I would expect the various GUI file managers may give unpredictable
results; I would also not rely on remotely mounting the bigdir
cross-platform.

Jul 18 '05 #5

This thread has been closed and replies have been disabled. Please start a new discussion.

Similar topics

1
by: Xah Lee | last post by:
suppose you want to do find & replace of string of all files in a directory. here's the code: ©# -*- coding: utf-8 -*- ©# Python © ©import os,sys © ©mydir= '/Users/t/web'
8
by: vinesh | last post by:
I have sample Asp.Net Web Application project. Let me know how to keep the files related to this project (like the webform.aspx, WebForm1.aspx.vb, WebForm1.aspx.resx) in a separate folder within a...
4
by: Michael A. Covington | last post by:
I'm developing an application that will handle files in groups of 4, namely 3 video files plus a script saying how to put them together. These are all files that I will deliver with the app, so I...
7
by: jonathandrott | last post by:
sorry newbie question probably. i'm trying to open an specific folder. open each file with in the folder individually and process each one. all the processing code has been written. i'm looking...
4
by: jonathan184 | last post by:
Hi I have a perl script, basically what it is suppose to do is check a folder with files. Now the files are checked using a timestamp with the command ls -l so the timestamp in this format is...
0
by: DolphinDB | last post by:
Tired of spending countless mintues downsampling your data? Look no further! In this article, you’ll learn how to efficiently downsample 6.48 billion high-frequency records to 61 million...
0
by: ryjfgjl | last post by:
ExcelToDatabase: batch import excel into database automatically...
0
isladogs
by: isladogs | last post by:
The next Access Europe meeting will be on Wednesday 6 Mar 2024 starting at 18:00 UK time (6PM UTC) and finishing at about 19:15 (7.15PM).

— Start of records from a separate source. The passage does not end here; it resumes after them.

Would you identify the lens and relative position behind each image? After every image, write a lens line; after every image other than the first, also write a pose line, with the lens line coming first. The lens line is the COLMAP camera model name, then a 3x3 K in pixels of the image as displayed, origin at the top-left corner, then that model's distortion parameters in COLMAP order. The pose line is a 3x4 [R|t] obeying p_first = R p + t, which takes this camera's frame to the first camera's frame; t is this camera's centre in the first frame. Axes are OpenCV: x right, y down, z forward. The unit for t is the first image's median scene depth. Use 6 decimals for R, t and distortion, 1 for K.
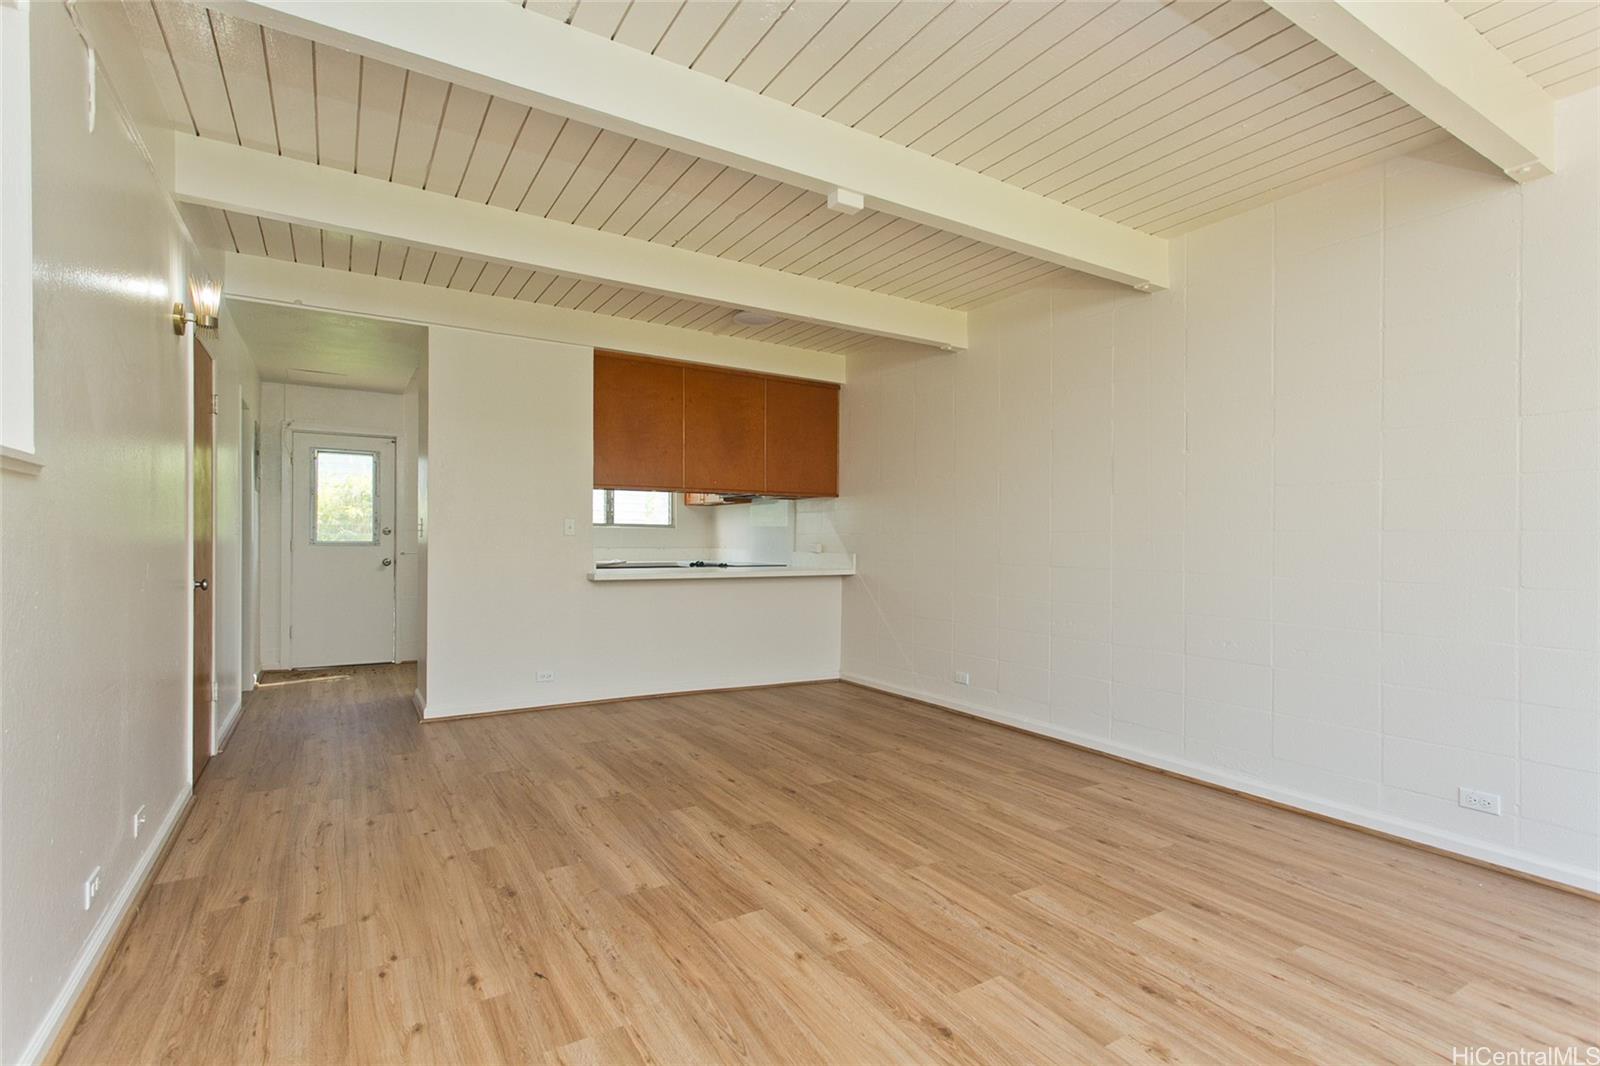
lens RADIAL K [[755.2, 0, 798.4], [0, 755.2, 542.2], [0, 0, 1]] dist [0.002085, 0.001094]
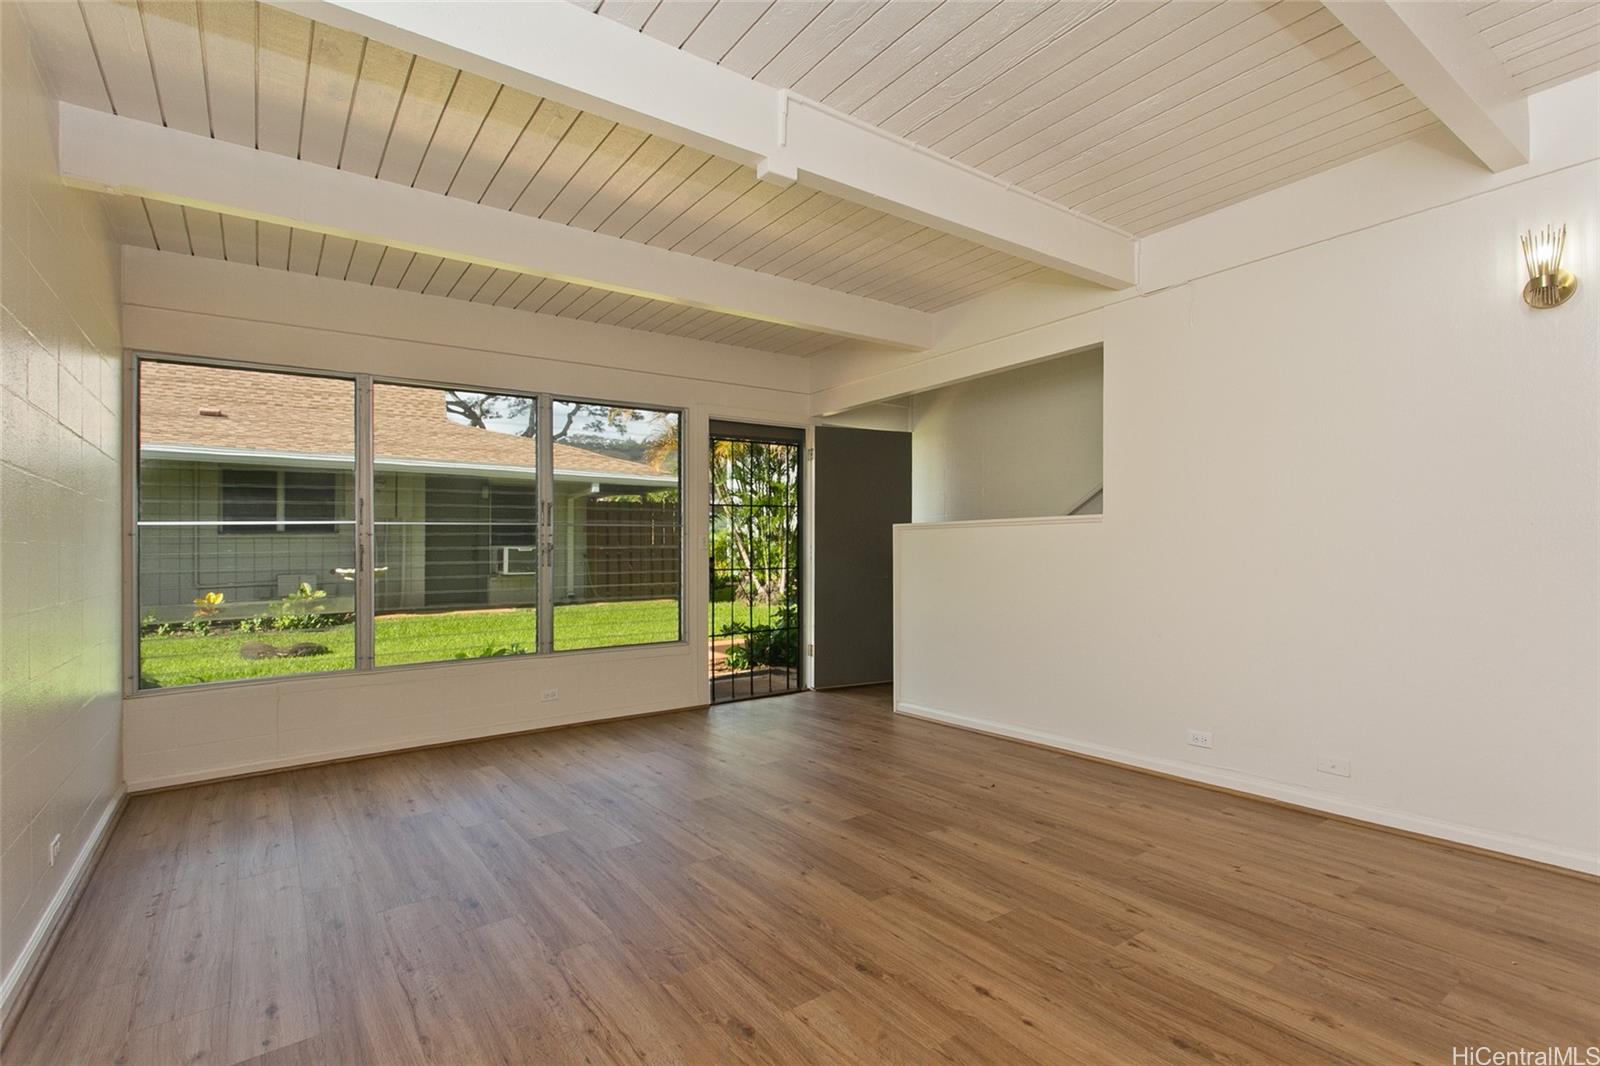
lens RADIAL K [[755.2, 0, 798.4], [0, 755.2, 542.2], [0, 0, 1]] dist [0.002085, 0.001094]
pose [[-0.997551, 0.006325, -0.069661, 0.091600], [0.006829, 0.999952, -0.006993, -0.003054], [0.069613, -0.007451, -0.997546, 1.801739]]
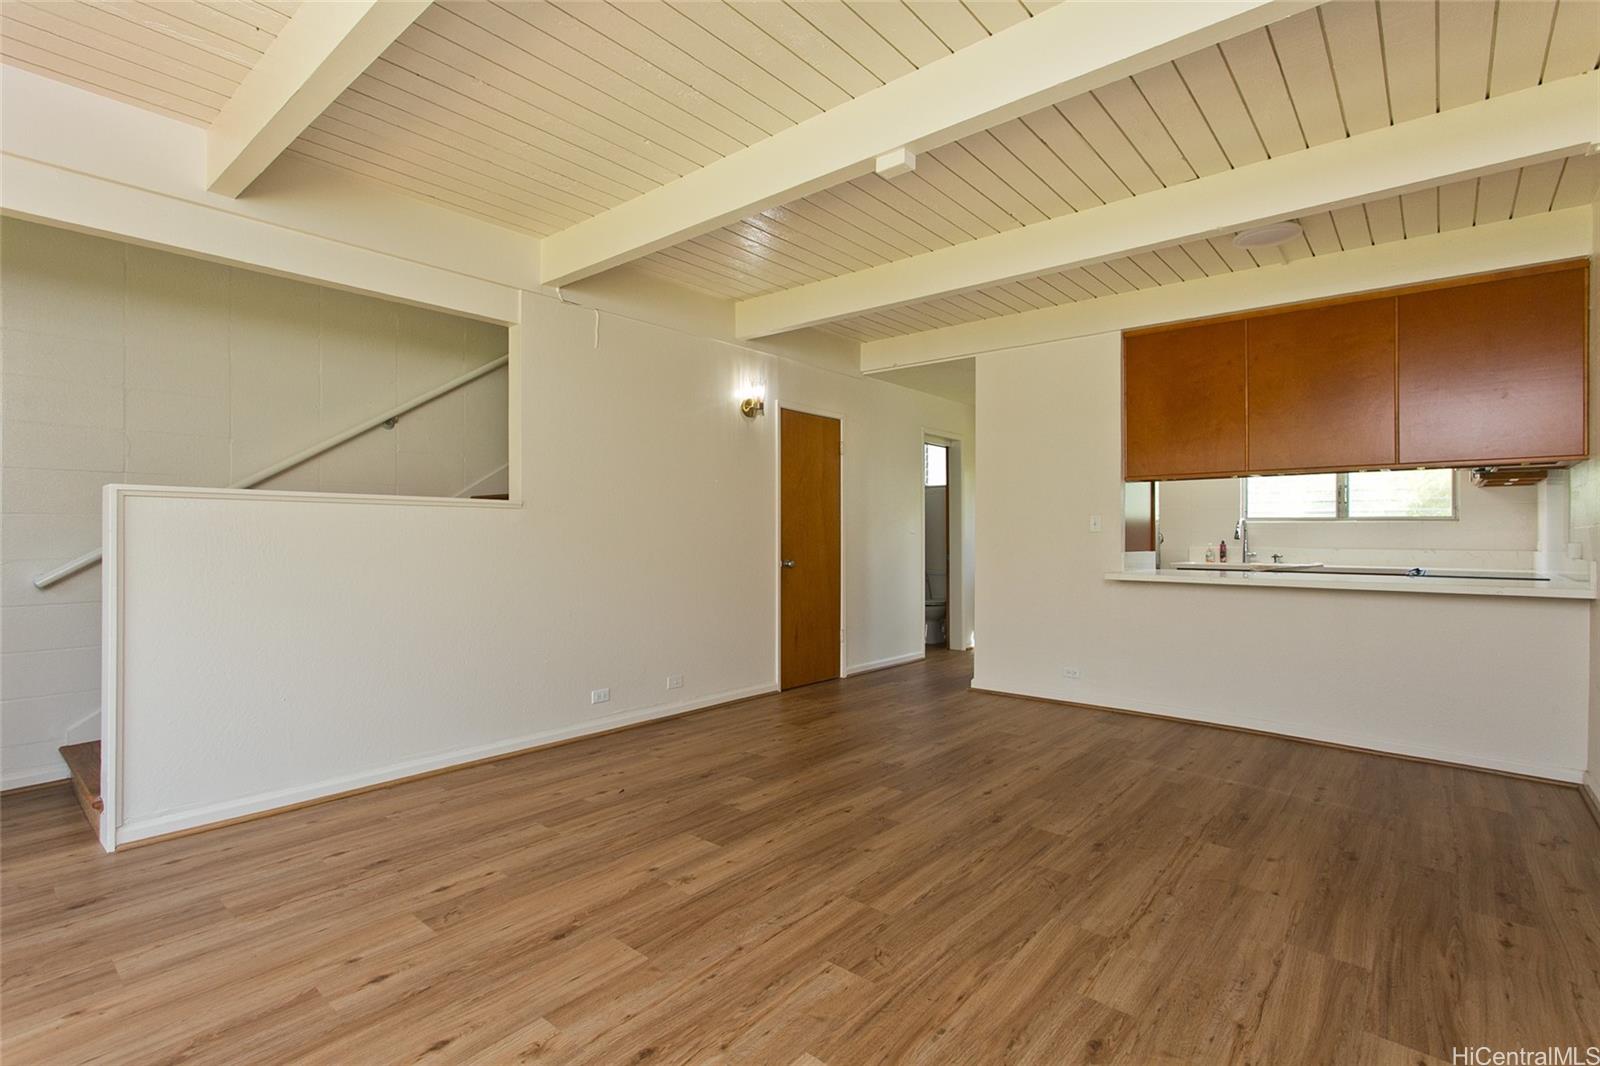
lens RADIAL K [[755.2, 0, 798.4], [0, 755.2, 542.2], [0, 0, 1]] dist [0.002085, 0.001094]
pose [[0.308228, 0.002623, -0.951309, 0.851192], [-0.004732, 0.999988, 0.001224, 0.007713], [0.951301, 0.004124, 0.308236, 0.575952]]
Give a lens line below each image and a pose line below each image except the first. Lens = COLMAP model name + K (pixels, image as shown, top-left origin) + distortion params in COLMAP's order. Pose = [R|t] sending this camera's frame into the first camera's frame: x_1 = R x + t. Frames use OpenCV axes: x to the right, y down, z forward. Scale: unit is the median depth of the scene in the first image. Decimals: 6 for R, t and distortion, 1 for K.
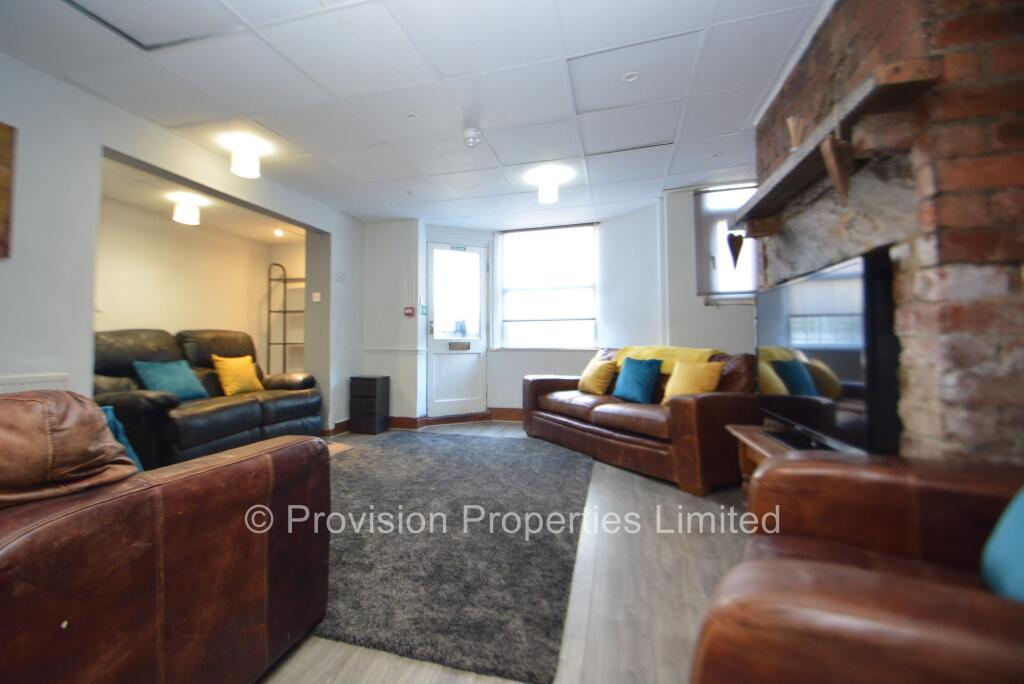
lens RADIAL K [[447.3, 0, 473.0], [0, 447.3, 329.8], [0, 0, 1]] dist [0.020241, -0.021403]
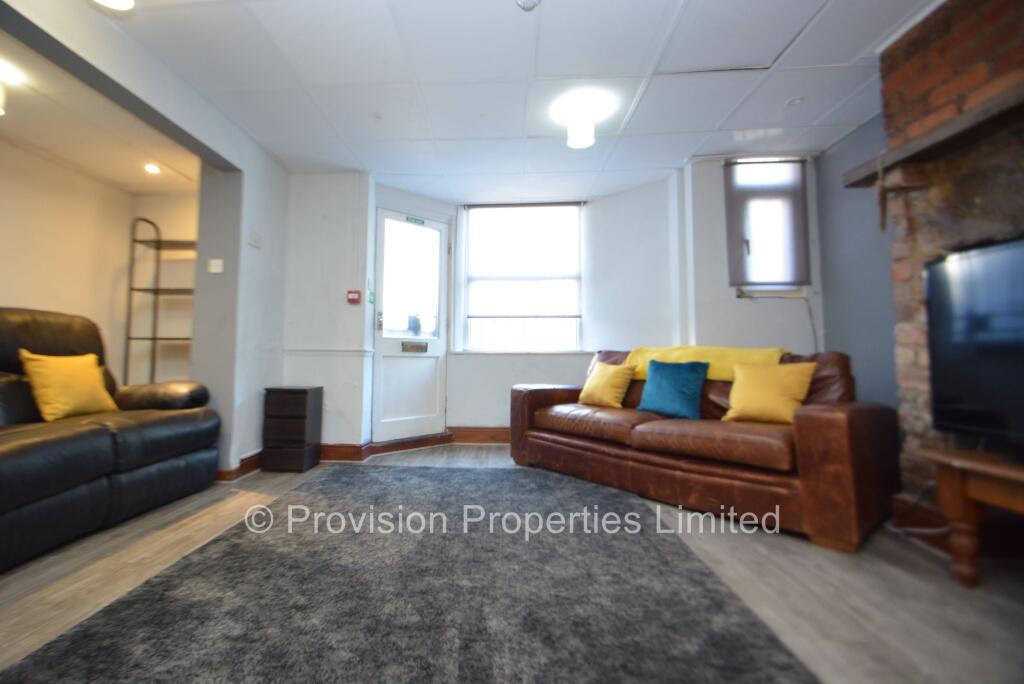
lens RADIAL K [[447.3, 0, 473.0], [0, 447.3, 329.8], [0, 0, 1]] dist [0.020241, -0.021403]
pose [[0.971323, 0.023515, 0.236600, -0.134288], [-0.016480, 0.999363, -0.031670, 0.034138], [-0.237194, 0.026862, 0.971091, 0.270709]]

In this month's session, we are pleased to welcome back...
0
by: Vimpel783 | last post by:
Hello! Guys, I found this code on the Internet, but I need to modify it a little. It works well, the problem is this: Data is sent from only one cell, in this case B5, but it is necessary that data...
0
by: jfyes | last post by:
As a hardware engineer, after seeing that CEIWEI recently released a new tool for Modbus RTU Over TCP/UDP filtering and monitoring, I actively went to its official website to take a look. It turned...
1
by: PapaRatzi | last post by:
Hello, I am teaching myself MS Access forms design and Visual Basic. I've created a table to capture a list of Top 30 singles and forms to capture new entries. The final step is a form (unbound)...
1
by: Defcon1945 | last post by:
I'm trying to learn Python using Pycharm but import shutil doesn't work
1
by: Shællîpôpï 09 | last post by:
If u are using a keypad phone, how do u turn on JavaScript, to access features like WhatsApp, Facebook, Instagram....
0
by: Faith0G | last post by:
I am starting a new it consulting business and it's been a while since I setup a new website. Is wordpress still the best web based software for hosting a 5 page website? The webpages will be...

By using Bytes.com and it's services, you agree to our Privacy Policy and Terms of Use.

To disable or enable advertisements and analytics tracking please visit the manage ads & tracking page.